O médico pontua os sinais que devem deixar os pais em alerta: “A criança que está muito sonolenta, está alternando com irritação, ela para de comer, para até de mamar o peito da mãe se estiver sendo amamentada, a respiração fica muito superficial ou extremamente rápida. Além disso, tem aquele movimento em que quando a criança está respirando você vê nítidamente o abdômen entrando nas costelas, então, a pele do abdômen entrando na costela. São sinais para que a família leve a criança para a emergência o quanto antes”.
Fiocruz faz alerta
O mais recente Boletim InfoGripe da Fiocruz, divulgado na quinta-feira (3), mostrou que o número de casos de Síndrome Respiratória Grave (SRAG) permanece em níveis elevados na maior parte do país. Nele ficou constatado que a influenza A é responsável por 74% dos óbitos.

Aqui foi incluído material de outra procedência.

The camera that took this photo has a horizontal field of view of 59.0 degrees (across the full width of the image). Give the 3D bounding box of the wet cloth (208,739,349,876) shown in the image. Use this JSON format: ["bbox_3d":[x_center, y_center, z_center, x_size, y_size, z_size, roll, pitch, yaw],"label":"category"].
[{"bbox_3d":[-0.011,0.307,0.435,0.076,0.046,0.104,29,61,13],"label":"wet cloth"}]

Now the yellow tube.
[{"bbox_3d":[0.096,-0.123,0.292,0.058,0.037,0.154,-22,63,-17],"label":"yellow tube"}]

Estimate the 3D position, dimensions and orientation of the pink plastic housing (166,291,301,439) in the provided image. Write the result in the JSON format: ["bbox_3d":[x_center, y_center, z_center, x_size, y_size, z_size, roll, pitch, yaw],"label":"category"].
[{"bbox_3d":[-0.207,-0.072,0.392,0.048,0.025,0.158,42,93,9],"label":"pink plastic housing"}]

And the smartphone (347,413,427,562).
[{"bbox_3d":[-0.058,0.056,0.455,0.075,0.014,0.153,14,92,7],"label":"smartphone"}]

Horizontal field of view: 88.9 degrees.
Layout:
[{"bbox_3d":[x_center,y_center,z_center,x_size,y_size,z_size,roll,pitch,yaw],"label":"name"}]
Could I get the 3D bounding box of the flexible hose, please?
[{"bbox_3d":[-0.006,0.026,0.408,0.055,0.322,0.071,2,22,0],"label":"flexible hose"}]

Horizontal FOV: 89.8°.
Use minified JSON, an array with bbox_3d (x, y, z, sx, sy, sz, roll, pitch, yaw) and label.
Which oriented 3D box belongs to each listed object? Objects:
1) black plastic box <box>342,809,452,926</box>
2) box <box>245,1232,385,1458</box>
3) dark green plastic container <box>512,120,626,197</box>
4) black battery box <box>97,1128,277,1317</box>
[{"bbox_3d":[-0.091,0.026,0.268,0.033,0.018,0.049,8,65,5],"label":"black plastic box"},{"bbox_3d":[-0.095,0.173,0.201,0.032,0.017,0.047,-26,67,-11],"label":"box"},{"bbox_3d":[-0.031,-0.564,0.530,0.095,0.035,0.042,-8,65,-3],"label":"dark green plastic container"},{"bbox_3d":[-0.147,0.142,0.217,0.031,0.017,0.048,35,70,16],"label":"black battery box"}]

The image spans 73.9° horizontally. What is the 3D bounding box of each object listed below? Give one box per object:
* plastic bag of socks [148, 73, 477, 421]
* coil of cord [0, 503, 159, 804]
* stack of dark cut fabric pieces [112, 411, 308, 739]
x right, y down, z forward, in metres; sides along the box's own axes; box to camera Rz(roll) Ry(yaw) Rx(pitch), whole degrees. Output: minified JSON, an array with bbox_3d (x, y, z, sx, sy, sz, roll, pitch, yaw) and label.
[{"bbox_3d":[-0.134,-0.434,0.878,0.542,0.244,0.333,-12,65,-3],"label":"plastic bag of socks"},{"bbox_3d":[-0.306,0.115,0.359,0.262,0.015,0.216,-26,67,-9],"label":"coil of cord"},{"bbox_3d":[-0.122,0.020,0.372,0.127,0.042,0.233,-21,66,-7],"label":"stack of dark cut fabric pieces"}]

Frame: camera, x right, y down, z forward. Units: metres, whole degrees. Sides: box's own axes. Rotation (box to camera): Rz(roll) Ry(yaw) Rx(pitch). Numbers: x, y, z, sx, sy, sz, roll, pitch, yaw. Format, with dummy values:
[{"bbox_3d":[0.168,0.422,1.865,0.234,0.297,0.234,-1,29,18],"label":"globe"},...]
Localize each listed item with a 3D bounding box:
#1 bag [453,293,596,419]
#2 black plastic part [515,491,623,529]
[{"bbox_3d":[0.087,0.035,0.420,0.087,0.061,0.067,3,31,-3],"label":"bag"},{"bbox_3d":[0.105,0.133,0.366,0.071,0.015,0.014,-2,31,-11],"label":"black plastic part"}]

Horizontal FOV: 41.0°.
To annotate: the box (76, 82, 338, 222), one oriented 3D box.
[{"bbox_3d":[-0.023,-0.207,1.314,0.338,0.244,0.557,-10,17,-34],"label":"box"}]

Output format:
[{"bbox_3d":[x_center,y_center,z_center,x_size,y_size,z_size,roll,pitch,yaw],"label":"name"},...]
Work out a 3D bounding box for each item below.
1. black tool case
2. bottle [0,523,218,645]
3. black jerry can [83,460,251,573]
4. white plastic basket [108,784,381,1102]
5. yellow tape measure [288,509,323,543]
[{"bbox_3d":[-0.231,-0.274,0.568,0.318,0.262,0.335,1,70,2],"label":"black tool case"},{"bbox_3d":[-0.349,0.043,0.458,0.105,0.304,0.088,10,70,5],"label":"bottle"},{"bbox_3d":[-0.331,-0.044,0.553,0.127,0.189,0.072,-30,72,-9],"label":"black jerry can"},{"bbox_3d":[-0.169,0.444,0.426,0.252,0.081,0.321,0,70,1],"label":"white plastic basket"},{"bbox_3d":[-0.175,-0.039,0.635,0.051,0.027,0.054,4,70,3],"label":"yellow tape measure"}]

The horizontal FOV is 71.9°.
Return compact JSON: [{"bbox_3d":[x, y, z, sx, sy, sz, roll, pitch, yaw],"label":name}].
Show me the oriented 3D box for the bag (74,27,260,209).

A pesquisadora Tatiana Portella, do Programa de Computação Científica da Fiocruz e do InfoGripe, reforçou o dito por André Ricardo sobre ser comum o número de casos subirem nessa época do ano, onde inverno e outono se encontram.
“Porém, o que a gente tem observado esse ano é que o número de hospitalizações por esse vírus da Influenza tem sido muito maior do que o que a gente tem observado nos dois últimos anos. A gente não investigou quais as possíveis causas, mas acreditamos que a baixa procura pela vacina da gripe pode ser um fator importante que tem contribuído”, detalha.
Segundo a especialista, ainda há muitas dúvidas infundadas sobre a segurança do imunizante.
“Infelizmente, a gente tem ouvido por ai que algumas notícias falsas sobre a vacina da gripe, então, é importante ressaltar que a vacina da gripe é bastante segura. Ela é feita pelo vírus inativo, por tanto não causa gripe nas pessoas. Algumas vezes pode causar alguns efeitos, como uma dor no local da aplicação, uma sensação de mal-estar, mas são temporários e leves, que não causam prejuízo na pessoa vacinada”, reforça.